Lanzichenecchi

Odio i lanzichenecchi che per due ore snocciolano la formazione ideale dell’Inter con un tono da stadio, non ho pietà del troglodita avvaccato al mio posto che mi costringe a cercarmene un altro, però più di tutti odio i gentiluomini impomatati con il sole 24 ore spiegato davanti (con o senza camicia di lino) che per tutto il tempo gracchiano al telefono dei loro importanti affari e impediscono a me, che non ho parenti proprietari di giornali, di leggere il mio libro (Carlo Ginzburg, Il giudice e lo storico, Einaudi, Torino 1991).
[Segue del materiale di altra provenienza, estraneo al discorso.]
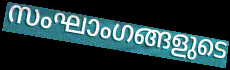
സംഘാംഗങ്ങളുടെ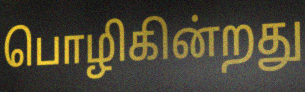
பொழிகின்றது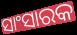
ସାଂସାରକ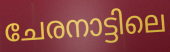
ചേരനാട്ടിലെ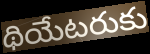
థియేటరుకు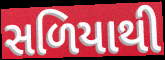
સળિયાથીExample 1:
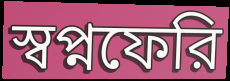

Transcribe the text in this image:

স্বপ্নফেরি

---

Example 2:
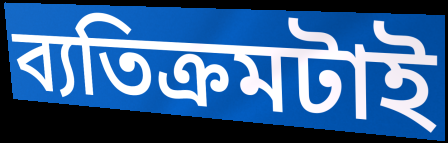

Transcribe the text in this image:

ব্যতিক্রমটাই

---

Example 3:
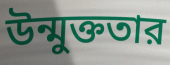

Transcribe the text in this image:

উন্মুক্ততার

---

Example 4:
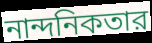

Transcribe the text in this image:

নান্দনিকতার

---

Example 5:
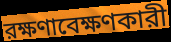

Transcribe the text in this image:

রক্ষণাবেক্ষণকারী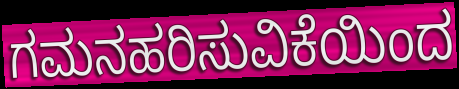
ಗಮನಹರಿಸುವಿಕೆಯಿಂದ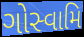
ગોસ્વામિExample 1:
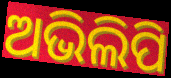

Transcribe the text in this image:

ଅଭିଲିପି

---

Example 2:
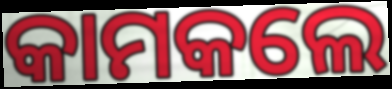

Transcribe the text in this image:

କାମକଲେ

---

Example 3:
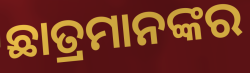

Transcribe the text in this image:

ଛାତ୍ରମାନଙ୍କର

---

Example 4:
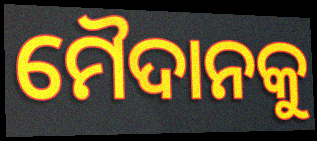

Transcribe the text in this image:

ମୈଦାନକୁ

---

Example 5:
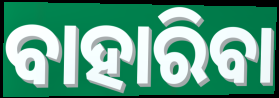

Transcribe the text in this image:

ବାହାରିବା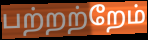
பற்றற்றேம்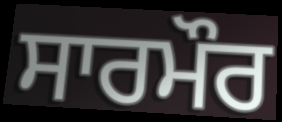
ਸਾਰਮੌਰ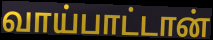
வாய்பாட்டான்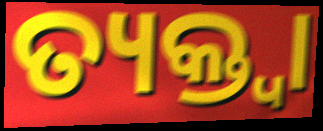
ତ୍ୟକ୍ତ୍ୱା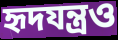
হৃদযন্ত্রওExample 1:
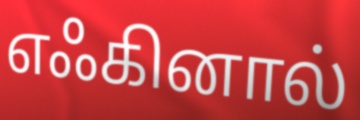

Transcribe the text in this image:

எஃகினால்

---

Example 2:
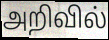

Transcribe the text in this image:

அறிவில்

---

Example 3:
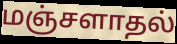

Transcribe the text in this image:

மஞ்சளாதல்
Tra i tanti commenti che ho letto su questo caso, alcuni anche in difesa dell’autore dell’articolo (il tono medio è: il mio amico Alain, di cui non avete capito l’autoironia, che infatti non c’era, o anche: e allora la Murgia?) del gentiluomo con la camicia di lino (blu), che peraltro cita a sproposito Proust (notato da pochissimi), mi piace citare il tweet di Riccardo Cucchi: «Quando vedi #lanzichenecchi anziché persone vuol dire che il tuo mondo è lontano da quello reale. E non c’è Proust o Financial Times che saranno in grado di spiegartelo, quel mondo. Finché non ti sporcherai un po’ il vestito leggero e ci camminerai dentro». Dubbio: se i lanzichenecchi non erano persone, che cavolo erano?